How Fast Can We Detect a Network Failure?

In the introductory fast failover blog post I mentioned the challenge of fast link- and node failure detection, and how it makes little sense to waste your efforts on fast failover tricks if the routing protocol convergence time has the same order of magnitude as failure detection time.

Now let’s focus on realistic failure detection mechanisms and detection times. Imagine a system connecting a hardware switching platform (example: data center switch or a high-end router) with a software switching platform (midrange router):

Sample 2-node network with a hardware- and software switching platform

Sample 2-node network with a hardware- and software switching platform

Hardware switching platform has a CPU (control plane), switching hardware (data plane), and a number of transceivers (PHY modules). Software switching platform has a CPU (that runs control- and data planes), interface cards, and transceivers.

The fastest link failure detection mechanism is the physical link failure detection sometimes called (for historical reasons) loss of carrier (or light in optical networks). That mechanism kicks in as soon as you get a clean cable cut, but cannot detect unidirectional problems, or somewhat-faulty cables introducing spurious transmission errors.

Some physical layers – including Gigabit Ethernet – provide end-to-end fault detection (link fault signaling in the above diagram). While that might seem like a perfect solution, do keep in mind that LFS works between transceivers, and thus cannot detect faulty transceivers or faults deeper inside the network node.

Many data link layer (layer-2) technologies provide link fault detection mechanisms - LACP timers, UDLD, Ethernet Connectivity and Fault Management (CFM)… These protocols are often run by the control plane, and are thus correspondingly slow. Example: LACP packets are sent once per second when using fast LACP timers, and it takes three seconds to detect LAG failure.

Some people argue that you don’t need UDLD (on layer-2) or BFD (on layer-3) in a Gigabit Ethernet network due to built-in Link Fault Signaling (LFS). Looking at the above diagram, it becomes painfully obvious that LFS tests PHY-to-PHY path, whereas UDLD and BFD provide more comprehensive tests… but if you think the only failure that could ever happen is a cable cut, go ahead.

Bidirectional Forwarding Detection

Bidirectional Forwarding Detection (BFD) seems like an ideal solution, at least while looking at vendor PowerPoint decks. The reality is a bit different, although it’s still much better to use BFD than to tweak BGP or OSPF timers.

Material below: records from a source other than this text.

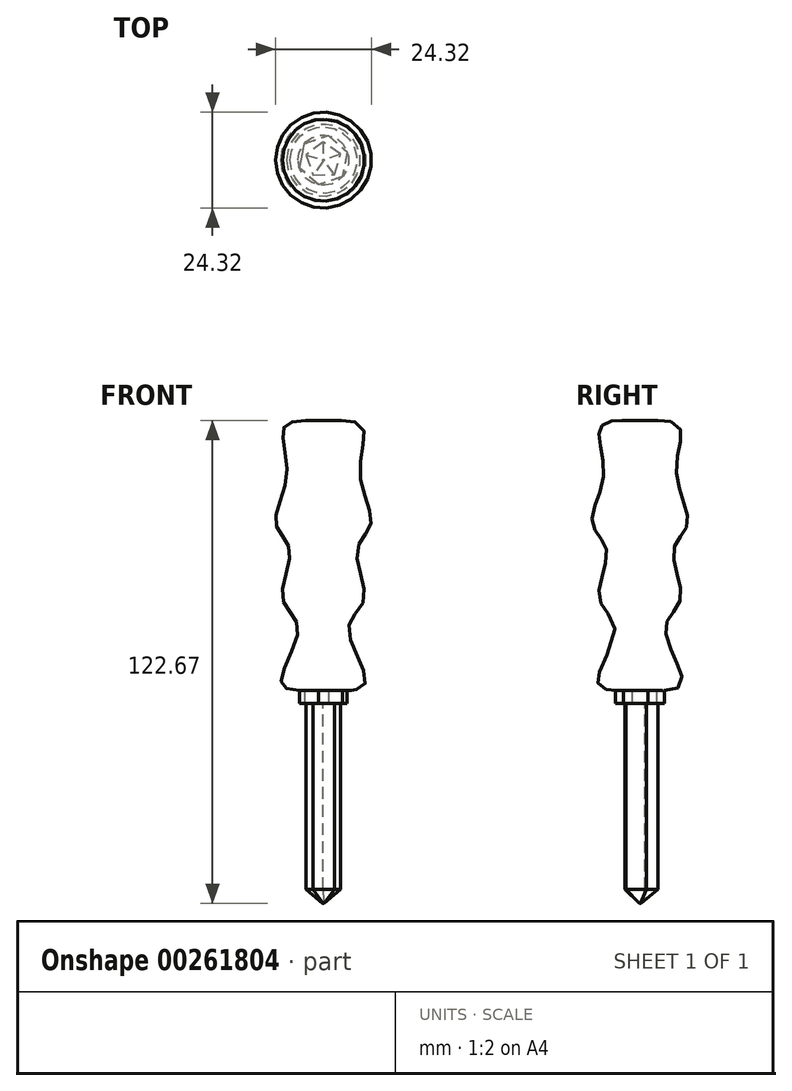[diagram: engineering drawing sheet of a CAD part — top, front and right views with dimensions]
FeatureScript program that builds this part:
annotation { "Feature Type Name" : "Feature", "Feature Type Description" : "" }
export const myFeature = defineFeature(function(context is Context, id is Id, definition is map)
    precondition{}
    {
        {
            var Q0;
            Q0=qCreatedBy(makeId("Front.planeOp"),FACE);
            var sketch = newSketch(context, id + "F0", { "sketchPlane" : qUnion([Q0])});
            skLineSegment(sketch, "E0", {"start": v(0, 82.33) * mm, "end": v(0, -81.62) * mm, "construction": true});
            skFitSpline(sketch, "E1", {"points": [v(0, 71.66) * mm, v(-9.96, 70.24) * mm, v(-9.25, 58.5) * mm, v(-12.1, 45.7) * mm, v(-8.54, 38.94) * mm, v(-10.31, 26.5) * mm, v(-6.4, 19.03) * mm, v(-10.67, 5.16) * mm, v(0, 3.73) * mm], "startDerivative": vector(-109.41, 7.47) * mm, "endDerivative": vector(121.63, 12.69) * mm});
            skLineSegment(sketch, "E2", {"start": v(0, 71.66) * mm, "end": v(0, 3.73) * mm});
            skSolve(sketch);
        }
        {
            var Q0;
            Q0 = qSketchRegion(id + "F0", true);
            var Q1;
            Q1=sQuery(id+"F0.wireOp",EDGE,"E0");
            revolve(context, id + "F1", {"entities" : qUnion([Q0]), "axis" : qUnion([Q1]), "revolveType" : RevolveType.FULL});
        }
        {
            var Q0;
            Q0=qCreatedBy(makeId("Top.planeOp"),FACE);
            var sketch = newSketch(context, id + "F2", { "sketchPlane" : qUnion([Q0])});
            skCircle(sketch, "E3.cCircle", {"center": v(0, 0) * mm, "radius": 5.53 * mm, "construction": true});
            skLineSegment(sketch, "E3.0", {"start": v(1.24, 6.26) * mm, "end": v(6.05, 2.06) * mm});
            skLineSegment(sketch, "E3.1", {"start": v(6.05, 2.06) * mm, "end": v(4.8, -4.2) * mm});
            skLineSegment(sketch, "E3.2", {"start": v(4.8, -4.2) * mm, "end": v(-1.24, -6.26) * mm});
            skLineSegment(sketch, "E3.3", {"start": v(-1.24, -6.26) * mm, "end": v(-6.05, -2.06) * mm});
            skLineSegment(sketch, "E3.4", {"start": v(-6.05, -2.06) * mm, "end": v(-4.8, 4.2) * mm});
            skLineSegment(sketch, "E3.5", {"start": v(-4.8, 4.2) * mm, "end": v(1.24, 6.26) * mm});
            skPoint(sketch, "E3.0.midPoint", {"position": v(3.64, 4.16) * mm});
            skSolve(sketch);
        }
        {
            var Q0;
            Q0 = qSketchRegion(id + "F2", true);
            extrude(context, id + "F3", {"entities" : qUnion([Q0]), "operationType" : NewBodyOperationType.ADD, "depth" : 30.48 * mm});
        }
        {
            var Q0;
            Q0=makeQuery(id+"F3.opExtrude","CAP_FACE",FACE,{"disambiguationData":[OSD([sQuery(id+"F2.wireOp",EDGE,"E3.0"),sQuery(id+"F2.wireOp",EDGE,"E3.1"),sQuery(id+"F2.wireOp",EDGE,"E3.2"),sQuery(id+"F2.wireOp",EDGE,"E3.3"),sQuery(id+"F2.wireOp",EDGE,"E3.4"),sQuery(id+"F2.wireOp",EDGE,"E3.5")])],"isStart":true});
            var sketch = newSketch(context, id + "F4", { "sketchPlane" : qUnion([Q0])});
            skCircle(sketch, "E4.cCircle", {"center": v(0, 0) * mm, "radius": 3.74 * mm, "construction": true});
            skLineSegment(sketch, "E4.0", {"start": v(-0.16, -4.62) * mm, "end": v(-4.44, -1.27) * mm});
            skLineSegment(sketch, "E4.1", {"start": v(-4.44, -1.27) * mm, "end": v(-2.58, 3.83) * mm});
            skLineSegment(sketch, "E4.2", {"start": v(-2.58, 3.83) * mm, "end": v(2.85, 3.64) * mm});
            skLineSegment(sketch, "E4.3", {"start": v(2.85, 3.64) * mm, "end": v(4.34, -1.58) * mm});
            skLineSegment(sketch, "E4.4", {"start": v(4.34, -1.58) * mm, "end": v(-0.16, -4.62) * mm});
            skPoint(sketch, "E4.0.midPoint", {"position": v(-2.3, -2.95) * mm});
            skSolve(sketch);
        }
        {
            var Q0;
            Q0 = qSketchRegion(id + "F4", true);
            extrude(context, id + "F5", {"entities" : qUnion([Q0]), "operationType" : NewBodyOperationType.ADD, "depth" : 50.8 * mm});
        }
        {
            var Q0;
            Q0=makeQuery(id+"F5.opExtrude","CAP_EDGE",EDGE,{"disambiguationData":[OSD([sQuery(id+"F4.wireOp",EDGE,"E4.4")])],"isStart":false});
            var Q1;
            Q1=makeQuery(id+"F5.opExtrude","CAP_EDGE",EDGE,{"disambiguationData":[OSD([sQuery(id+"F4.wireOp",EDGE,"E4.0")])],"isStart":false});
            var Q2;
            Q2=makeQuery(id+"F5.opExtrude","CAP_EDGE",EDGE,{"disambiguationData":[OSD([sQuery(id+"F4.wireOp",EDGE,"E4.1")])],"isStart":false});
            var Q3;
            Q3=makeQuery(id+"F5.opExtrude","CAP_EDGE",EDGE,{"disambiguationData":[OSD([sQuery(id+"F4.wireOp",EDGE,"E4.2")])],"isStart":false});
            var Q4;
            Q4=makeQuery(id+"F5.opExtrude","CAP_EDGE",EDGE,{"disambiguationData":[OSD([sQuery(id+"F4.wireOp",EDGE,"E4.3")])],"isStart":false});
            chamfer(context, id + "F6", {"entities" : qUnion([Q0, Q1, Q2, Q3, Q4]), "width" : 3.56 * mm, "tangentPropagation" : true});
        }
    });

High-end platforms were able to run BFD in hardware years ago, and provided very short failure detection times. Modern data center switching ASICs have hardware dedicated to OAM functionality, including BFD and Ethernet CFM.

However, that hardware might not be used by the software running on the device, or the hardware-software combination might have numerous limitations like:

  • No hardware BFD on link aggregation groups or member links (micro-BFD);
  • No hardware BFD over layer-3 subinterfaces, or VLAN (SVI) interfaces;
  • Hardware cannot run multi-hop or authenticated BFD sessions.

It is also unclear (from what sparse vendor documentation is available) whether the hardware BFD functionality includes transmission, timeout detection, and link state management, or just the packet transmission. There’s also the “minor” detail of timer granularity supported by the BFD hardware.

As always, read the release notes very carefully, double-check whether the desired functionality works on the hardware platform you plan to be using, and whenever in doubt do the basic due diligence like testing vendor claims in a lab.

Most other devices, including data center switching running software that does not support hardware-assisted BFD, run BFD in software and can provide somewhat-stable failure detection in hundreds of milliseconds.

You don’t want to tweak BFD timers too much when running BFD on the control plane CPU. The CPU might get too busy, drop a few BFD packets, and the resulting routing protocol adjacency loss did bring down a few networks.

Multi-Access Networks

So far we focused on detecting failures on point-to-point links. Multi-access networks and paths containing invisible third-party devices (media converters, Ethernet switches…) add a new layer of complexity that we’ll discuss in Advanced Routing Protocol Topics part of How Networks Really Work webinar.

Summary

Long story short:

  • Total interface loss (cable cut) can be detected in milliseconds;
  • Detecting any other failure requires data link- or network-layer protocols, and usually requires hundreds of milliseconds.

Keep these facts in mind when evaluating whether it makes sense to spend time designing a perfect fast failover solution.

Release History

Blog posts in Fast Failover series

1 comments:

  1. Hi there,

    I just wanted to add a couple of BFD implementation info I have come across:

    1) some implementations make use of the central CPU to scale BFD up since they provide the central CPU with the very same forwarding ASIC that is on the cards while others use the CPU on the line cards

    2) BGP PIC-CORE implementation is, to me, very much ECMP fast-rehashing but at a higher indirection level of the hierarchical FIB as it applies to service/BGP prefixes in a BGP multipath scenario. What I found regarding BFD is that in some implementations the trigger for the fast-rehashing at that higher level can be both an interface-down or a BFD session-down event but in other implementations it’s the BFD session-down event only that triggers the ECMP fast-rehashing.